▶ _RECORD SET_:
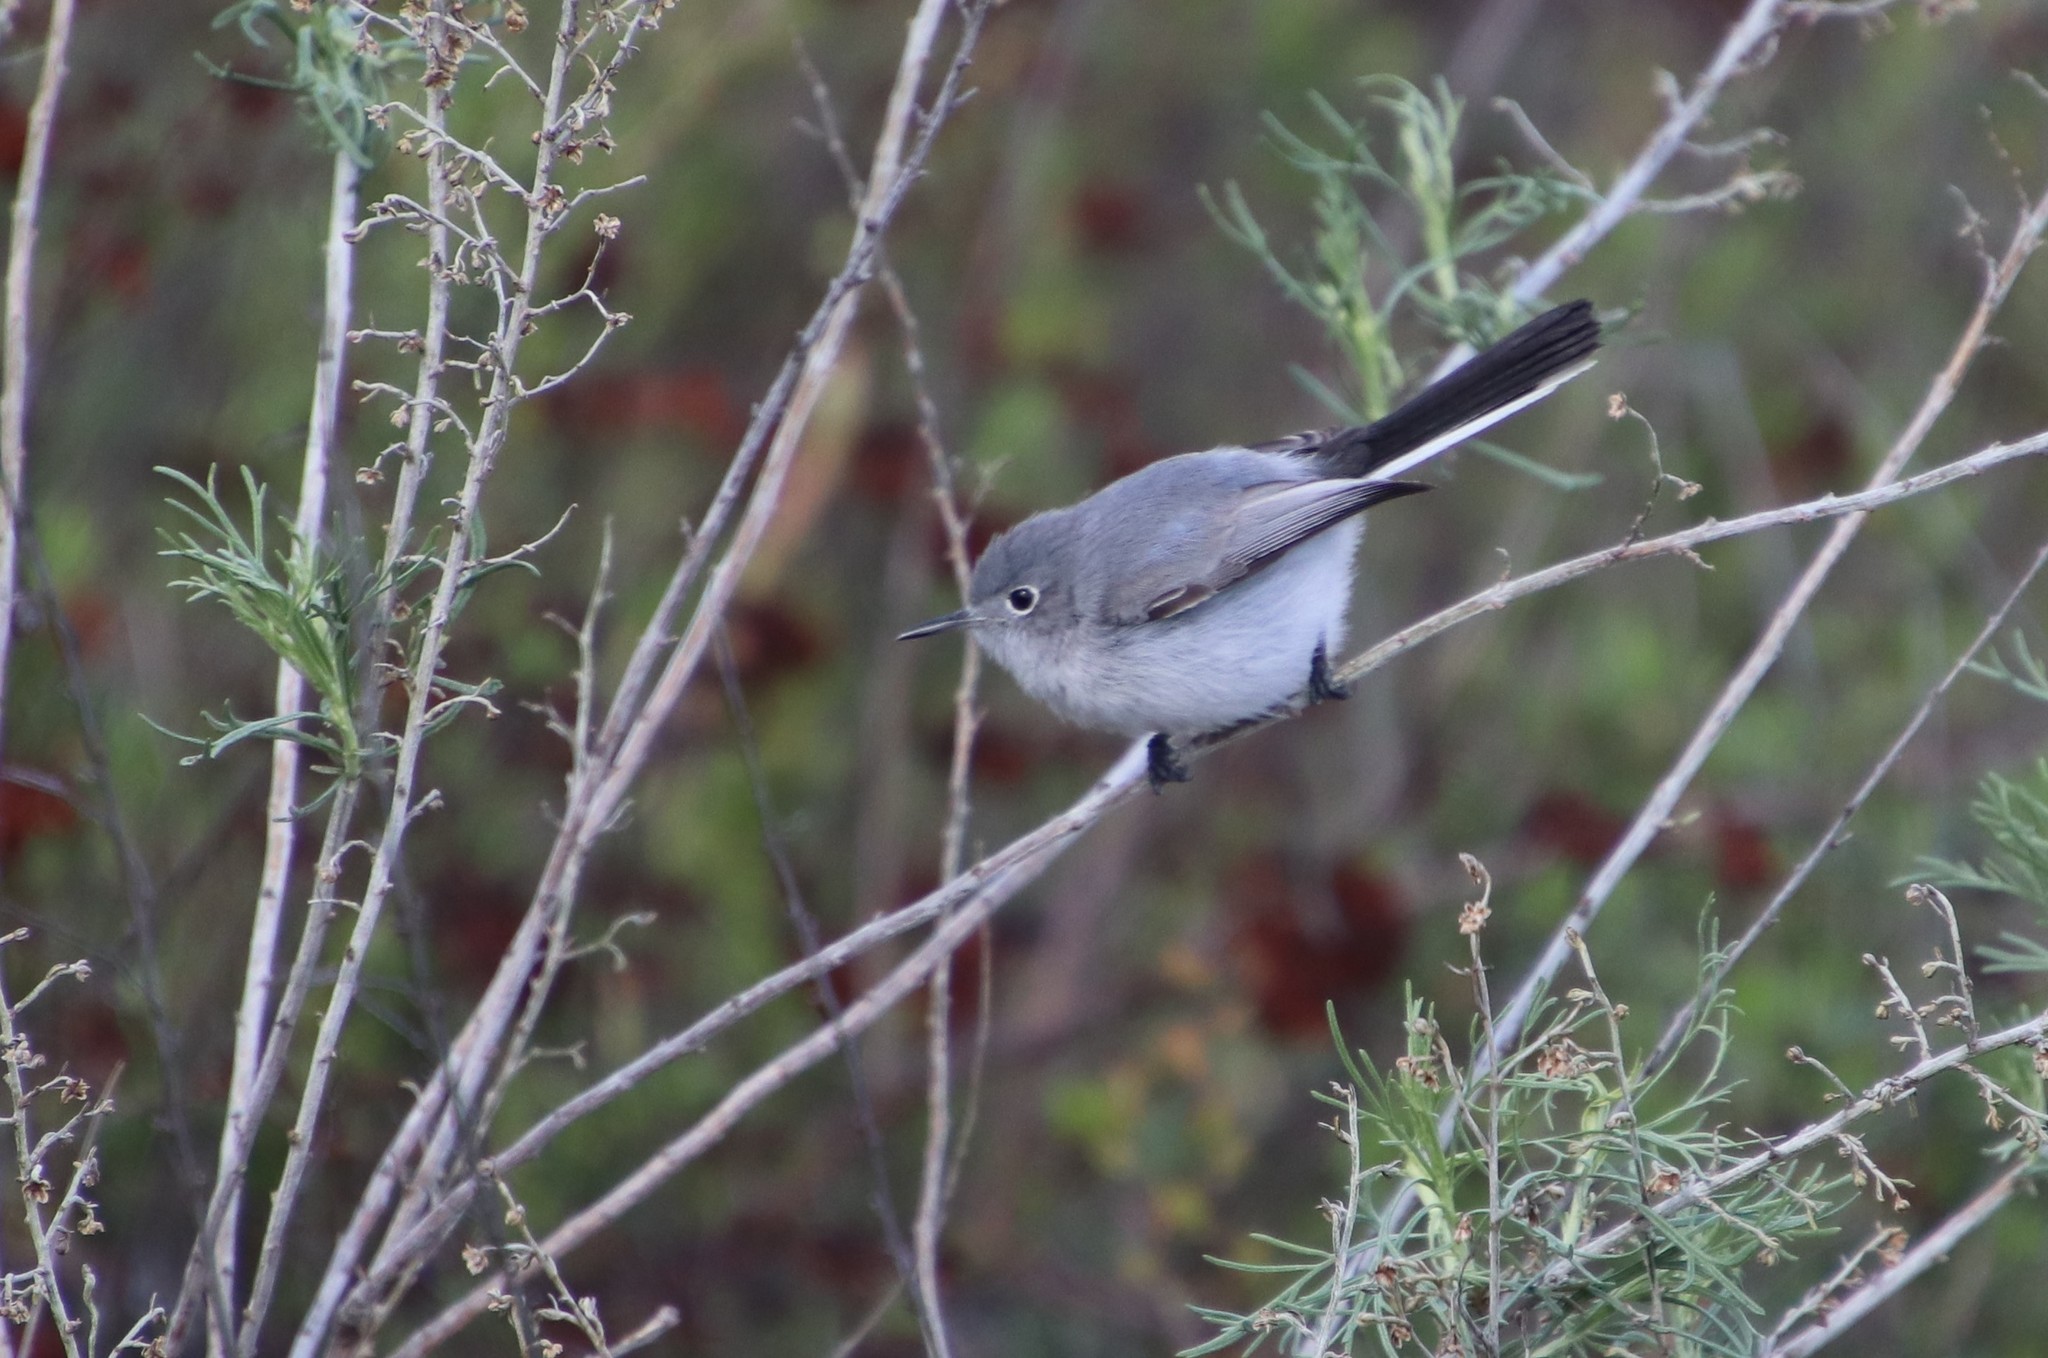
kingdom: Animalia
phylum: Chordata
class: Aves
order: Passeriformes
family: Polioptilidae
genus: Polioptila
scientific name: Polioptila caerulea
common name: Blue-gray gnatcatcher
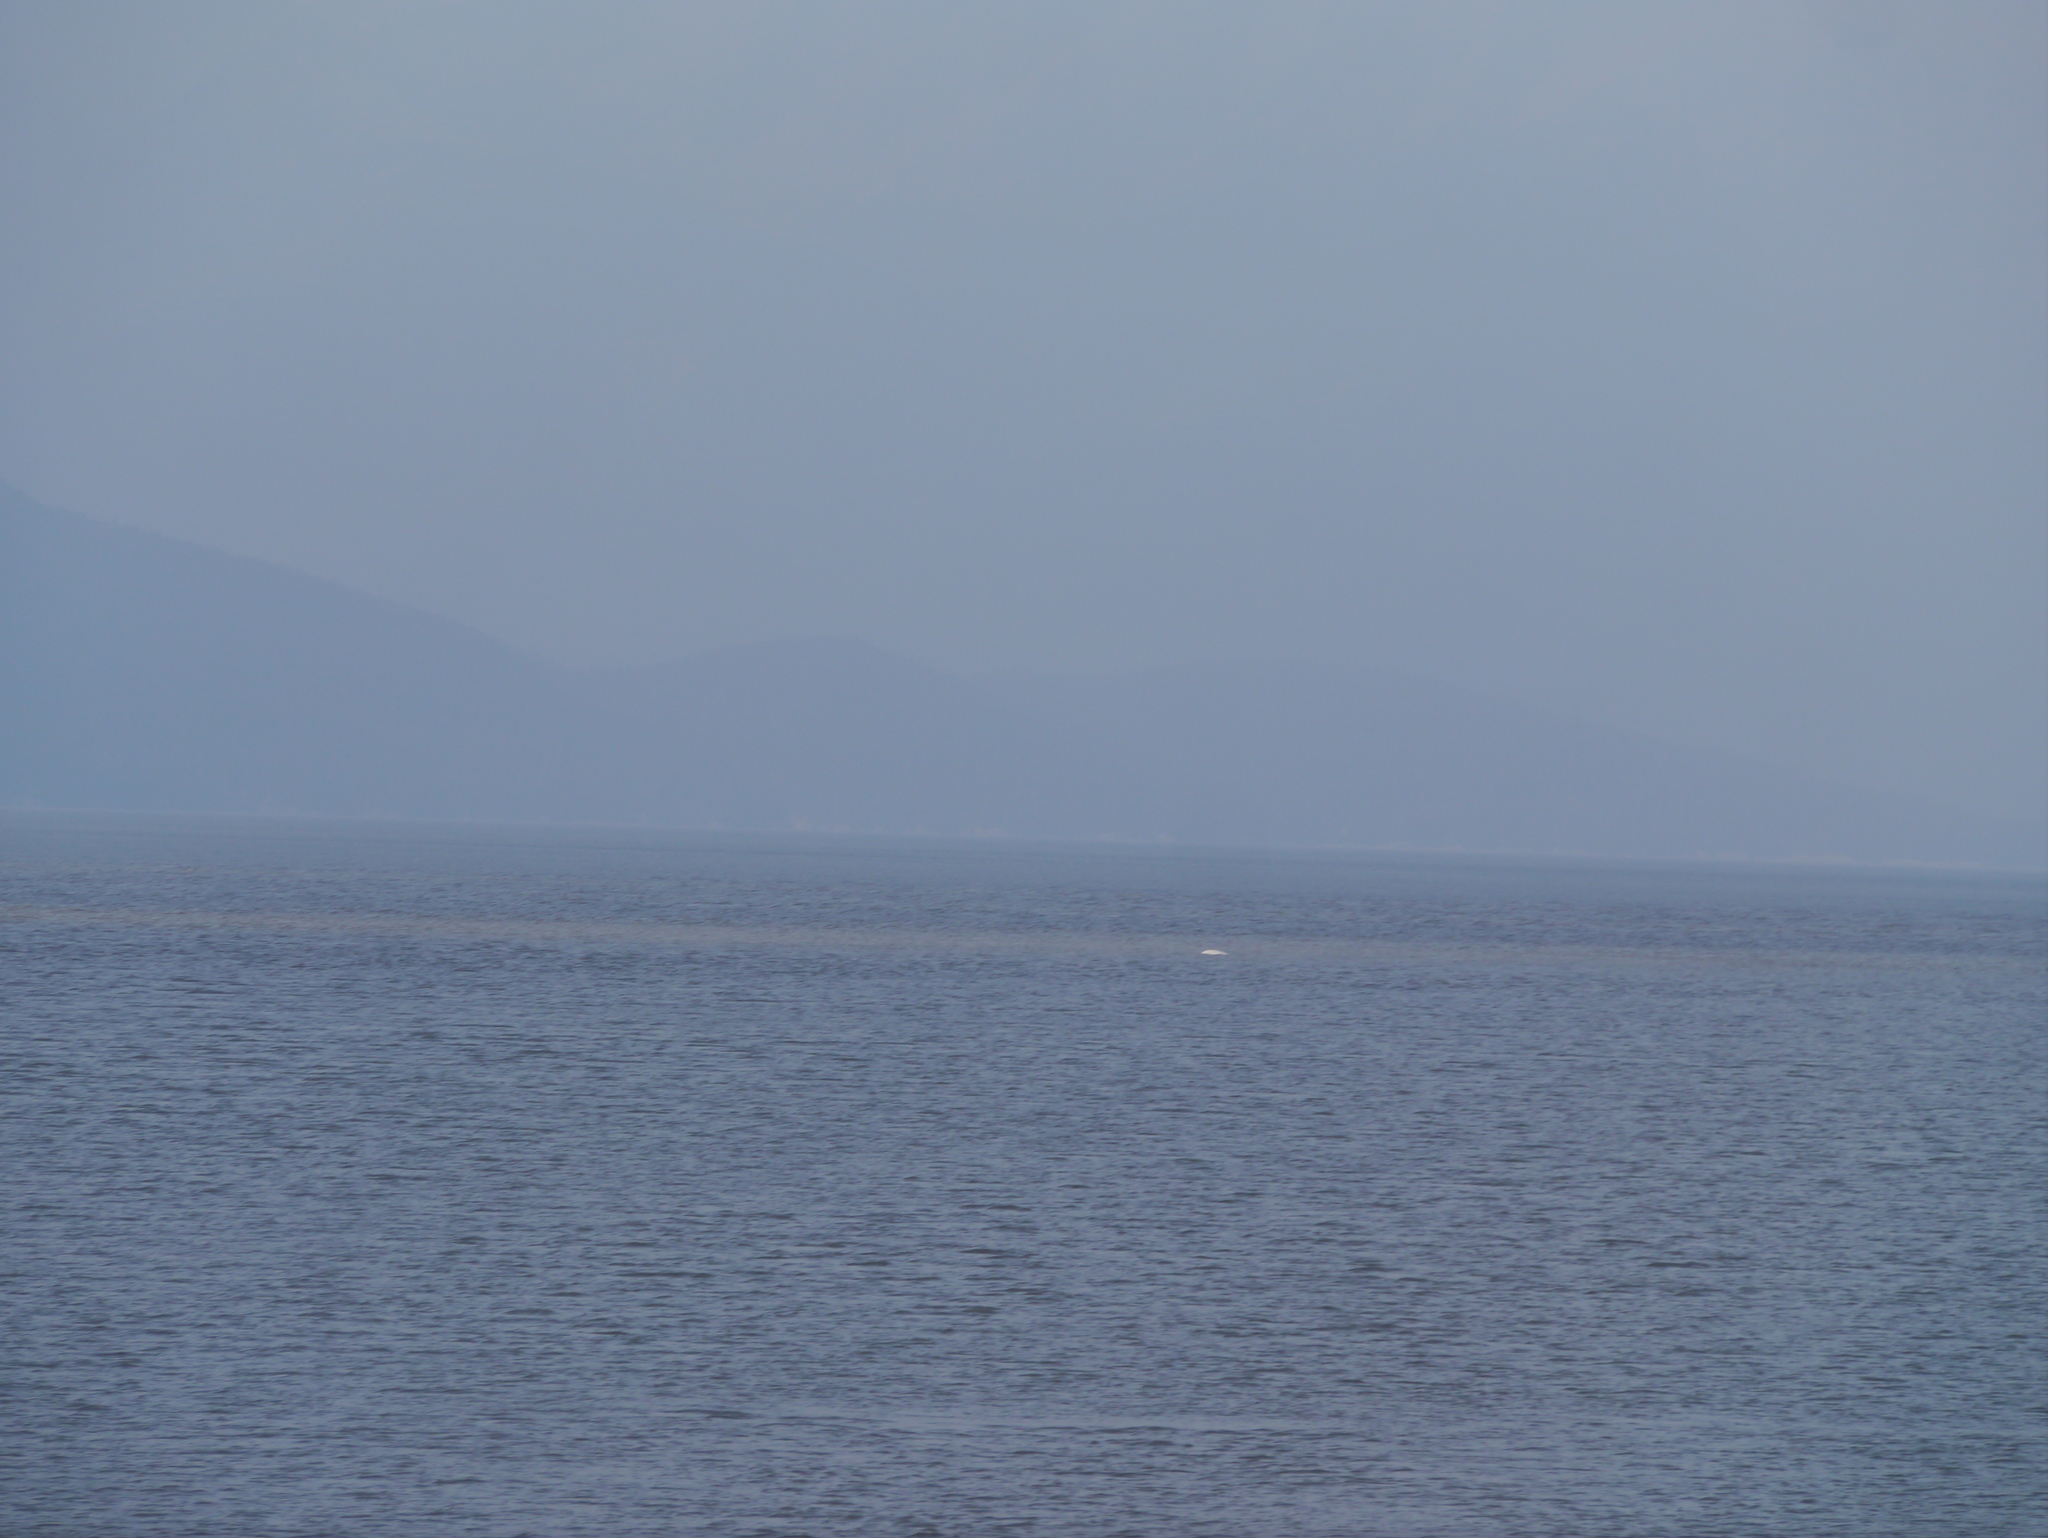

▶ _WHAT YOU NEED TO DO_:
Copy out every text line of the material above word for word, leaving out the pictures.

▶ _OUTPUT BELOW_:
kingdom: Animalia
phylum: Chordata
class: Aves
order: Passeriformes
family: Polioptilidae
genus: Polioptila
scientific name: Polioptila caerulea
common name: Blue-gray gnatcatcher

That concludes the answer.